Repeat each entry in the data, exactly.

#### [The data]

* * * * *

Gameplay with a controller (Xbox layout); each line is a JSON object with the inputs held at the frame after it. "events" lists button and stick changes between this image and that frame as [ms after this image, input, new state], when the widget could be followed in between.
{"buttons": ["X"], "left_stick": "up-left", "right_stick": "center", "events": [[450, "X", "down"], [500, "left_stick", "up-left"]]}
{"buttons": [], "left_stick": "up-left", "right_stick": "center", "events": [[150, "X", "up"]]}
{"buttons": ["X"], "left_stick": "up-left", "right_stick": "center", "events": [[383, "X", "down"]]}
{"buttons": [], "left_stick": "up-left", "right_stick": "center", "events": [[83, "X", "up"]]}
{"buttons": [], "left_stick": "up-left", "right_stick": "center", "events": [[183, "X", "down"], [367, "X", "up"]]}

* * * * *

#### [Answer to the exercise]
Gameplay with a controller (Xbox layout); each line is a JSON object with the inputs held at the frame after it. "events" lists button and stick changes between this image and that frame as [ms after this image, input, new state], when the widget could be followed in between.
{"buttons": ["X"], "left_stick": "up-left", "right_stick": "center", "events": [[450, "X", "down"], [500, "left_stick", "up-left"]]}
{"buttons": [], "left_stick": "up-left", "right_stick": "center", "events": [[150, "X", "up"]]}
{"buttons": ["X"], "left_stick": "up-left", "right_stick": "center", "events": [[383, "X", "down"]]}
{"buttons": [], "left_stick": "up-left", "right_stick": "center", "events": [[83, "X", "up"]]}
{"buttons": [], "left_stick": "up-left", "right_stick": "center", "events": [[183, "X", "down"], [367, "X", "up"]]}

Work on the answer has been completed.